On their debut record, Come Around, neo-vocal pop group Birdland Avenue show flashes of songwriting brilliance and bring their a capella roots to a streaming-friendly indie-pop sound.
Evan Linsey, Kayla Pichichero, Toria Rainey, and Adrienne Rube met in the Treblemakers a capella group at Boston University before forming Birdland Avenue in 2017. Since then, they’ve expanded their sonic palette, using loop stations and samplings to create new textures and arrangements. After over a year of working on original songs, their first album, Come Around, has finally arrived, a well-polished collection of radiant vocal pop that weaves together organic and synthetic textures without losing its human touch.
Birdland Avenue have great songwriting instincts, and they play to their strengths on their debut. First, there’s a great ear for arrangements—take the HAIM-like backing vocals of “On My Mind”, or the Seinabo-Sey-like middle eight and final chorus of “Rabbit Hole.” Secondly, there’s sonic consistency: whether working through a difficult spot in a relationship on “Anything Forever” or meditating on love and the cosmos in “Sapphire & Gold,” pastel vocal harmonies and washes of sampled textures surround each of the eight tracks and cast them in different types of sunlight. There aren’t any hard edges on this album, musically speaking, but the vocals alone here are enough to guarantee repeat listens.
Warmth and sunshine are a theme on this album, implicitly in the production and sometimes explicitly in the lyrics, which often prioritize mood and feel over narrative. This is most clearly true in “Breeze Baby,” the group’s best song to date, where Adrienne, Toria, and Kayla swap solos while walking through a musical garden filled with honey bees, dandelions, and sunshowers. Each are gifted singers, and their chemistry is most obvious here (especially in the live version of the song). The lyrics are chock full of gardens and green, and the all-natural sounds in the production mirror this—snaps, claps and layered vocals twine around a beat animated by inhales and exhales, and when the verse finally blooms into the chorus, the melody that unfurls is tender, even bittersweet. For the first track of a debut album, it’s extraordinarily strong and deceptively lighthearted.
Like many new and successful pop acts of the past few years, Birdland Avenue’s sound rests at the center of a Venn diagram containing soul, electronic pop, and folk.
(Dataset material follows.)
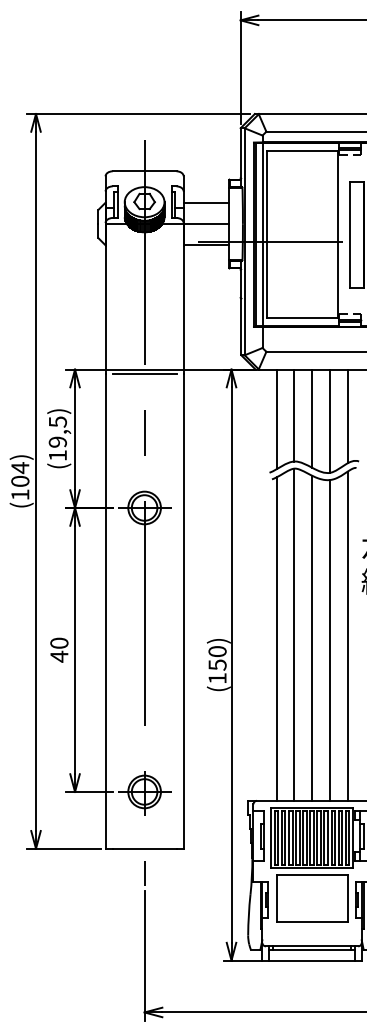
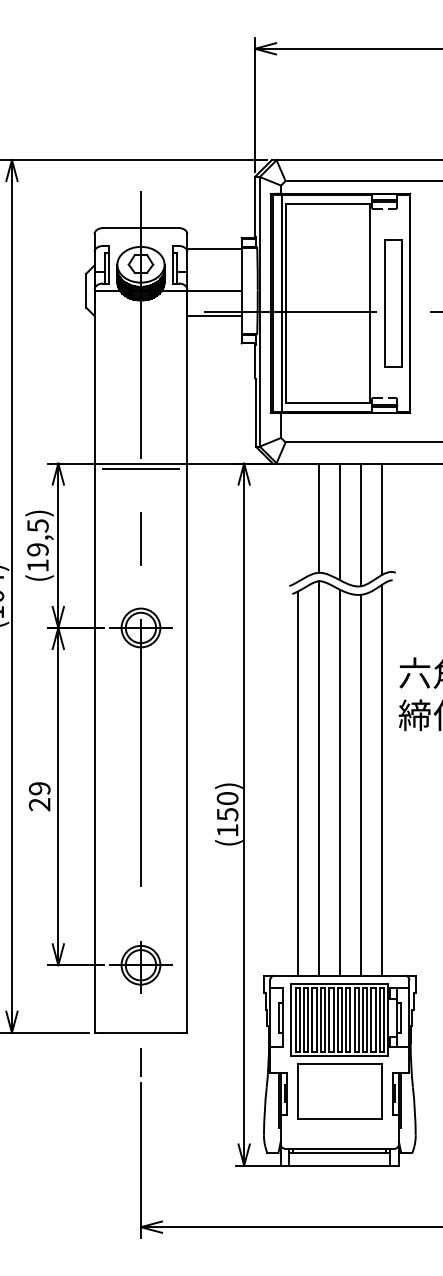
line: (206, 202) -> (214, 249), moved
line: (276, 419) -> (297, 522), removed
text: (59, 649) -> (39, 796), 40 -> 29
While this is certainly a successful commercial formula, it can be a risky artistically for some. As exemplified by a glut of “chill” electro-pop acts in recent years like Shallou, Oh Wonder, and XYLØ, there’s a whole new genre of streaming-friendly, highly sanitized pop built specifically just to take the edge off (see Liz Pelly’s excellent 2017 piece). Luckily, Birdland Avenue’s powerful arrangements and playful melodies keep them out of this category, and make their songs more than easy listening—while it’s not always obvious, every sound on the record was made by the singers themselves. This commitment to handmade textures means that the production can sometimes suffer in comparison to the vocals, such as on “Anything Forever” featuring local rapper Noel Pancho. However, this decision ultimately works in their favor, as these naturally understated arrangements support the vocals in a way that template synths couldn’t.
It’s not often that a newly-formed group comes quickly to find a fully-formed sound, but Birdland Avenue are well on their way. Distinctive vocal arrangements and pristine production move many of these songs from good to great, and the final choruses of songs like “I’d Understand” and “Sapphire & Gold”) demonstrate that their sound has the potential for a much wider audience. Come Around is filled with light and pop potential, and as they continue honing their sound, their future looks at least as bright as the record they’ve created.